Policymakers are rightly concerned about increases in youth ENDS use, notably in the United States. However, a deeper analysis of the US evidence, segmenting data by frequency of use and prior tobacco use, is revealing and reassuring. It shows that: (1) most adolescent vaping is infrequent, (2) that frequent use and nicotine dependence among tobacco-naïve users is rare, and (3) most frequent use is concentrated in those who have previously used tobacco.25 26 Despite the rise in adolescent e-cigarette use, there has not been an increase in nicotine dependence. 27 The United States has seen an abnormally rapid decline in teenage smoking coinciding with the uptake of vaping.28 29 Some young people use ENDS to quit cigarette smoking or as an alternative to cigarettes. As a result, vaping is displacing cigarette smoking among young people and established smokers.17 18 Though there are positive associations between adolescent ENDS use and subsequent smoking, these are unlikely to indicate a 'gateway effect'. They are more likely to arise from common risk factors – risk-taking characteristics of the individual or their circumstances that incline them to both smoking and ENDS use.30 31 32 33
7. There is public health support for harm reduction in tobacco control
Harm reduction is practised in many areas of public health (illicit drugs, sexual health, HIV), and the Framework Convention on Tobacco Control (Article 1d) also acknowledges harm reduction as a component of tobacco control. For hundreds of millions of people who struggle to quit smoking or want to continue to use nicotine, these products represent a significant additional pathway to escape from the deadliest ways to use nicotine. Smoking accounts for 98 per cent of the global burden of tobacco-related mortality.34 35 Much of WHO's rhetoric frames tobacco harm reduction as an industry strategy to undermine tobacco control. But this ignores substantial expert support for tobacco harm reduction in public health and tobacco control36 and the experience of millions of smokers who have successfully switched and are better off physically, socially, and economically.37
We recommend that Parties to the FCTC take a more questioning and assertive approach to WHO's advocacy on smoke-free alternative to smoking and undertake the following:
• Make tobacco harm reduction a component of the global strategy to meet the Sustainable Development Goals for health, notably SDG 3.4 on non-communicable diseases.

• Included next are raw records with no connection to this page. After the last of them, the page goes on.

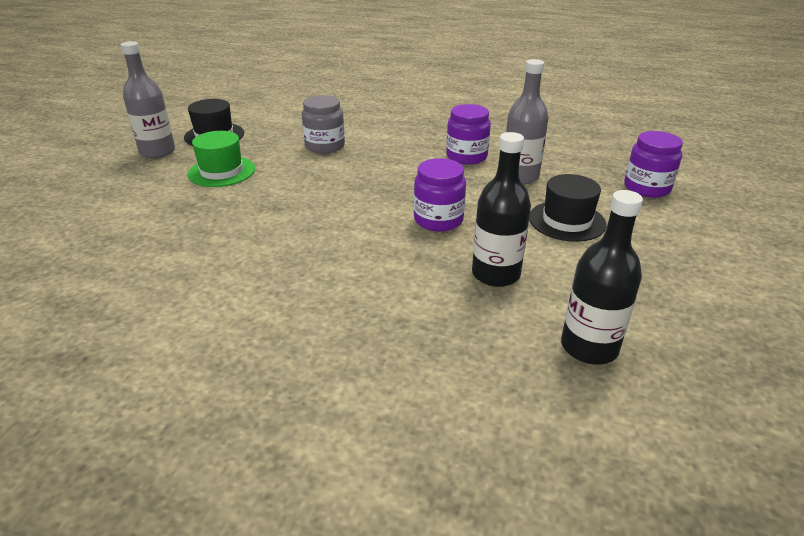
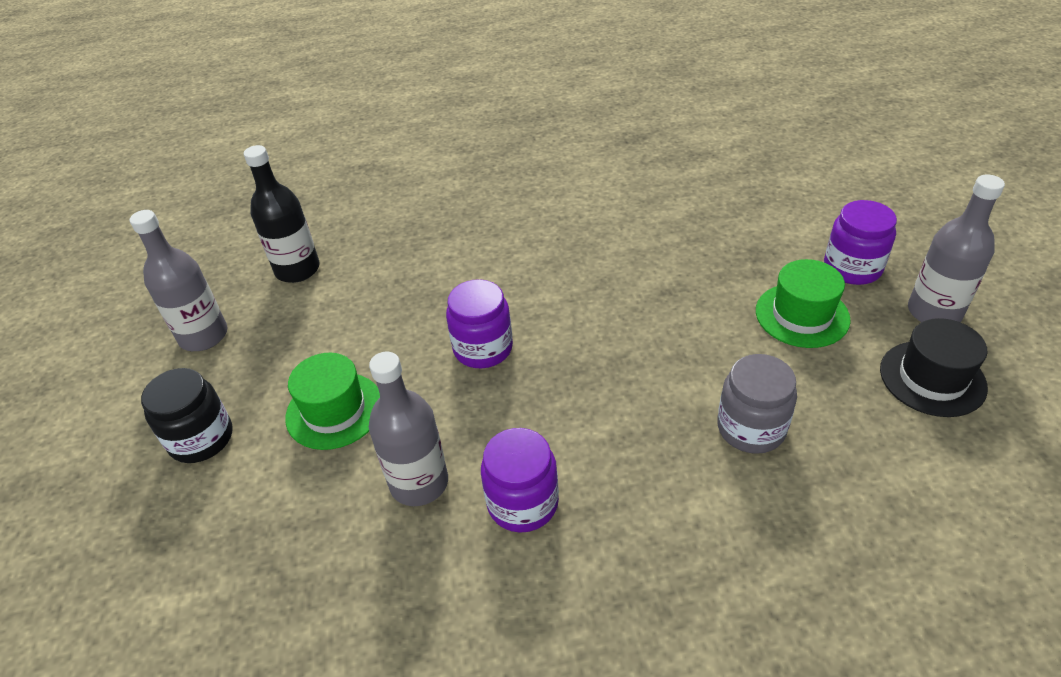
camera: 155 degrees right, 10 degrees up
(495, 274) = (391, 304): black bottle -> none
(567, 221) = (334, 410): black hat -> green hat
(646, 188) = (223, 540): purple jar -> purple jar (852, 268)
(675, 236) = (201, 438): none -> black jar
(695, 311) = (203, 336): none -> grey bottle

• Insist that any WHO policy analysis makes a proper assessment of benefits to smokers or would-be smokers, including adolescents, as well as risks to users and non-users of these products.
• Require any policy proposals, particularly prohibitions, to reflect the risks of unintended consequences, including potential increases in smoking and other adverse responses.
• Properly apply Article 5.3 of the FCTC to address genuine tobacco industry malpractice, but not to create a counterproductive barrier to reduced-risk products that have public health benefits or to prevent critical assessment of industry data strictly on its scientific merits.
• Make the FCTC negotiations more open to stakeholders with harm-reduction perspectives, including consumers, public health experts, and some businesses with significant specialised knowledge not held within the traditional tobacco control community.
• Initiate an independent review of WHO and the FCTC approach to tobacco policy in the context of the SDGs. Such a review could address the interpretation and use of science, the quality of policy advice, stakeholder engagement, and accountability and governance. The Independent Panel for Pandemic Preparedness and Response (IPPPR), initiated to evaluate the response to the COVID-19 pandemic, offers such a model.38
We believe that it is time for global tobacco policy to draw on the full potential of tobacco harm reduction. We hope the public health science, policy, and practitioner communities will converge on a common purpose to meet the SDGs and to reduce the global burden of tobacco-related disease and premature mortality as quickly and deeply as possible.
We will share this letter with relevant stakeholders.
The signatories to this letter report no conflicts of interest with respect to the tobacco industry and no issues arising under Article 5.3 of the Framework Convention on Tobacco Control.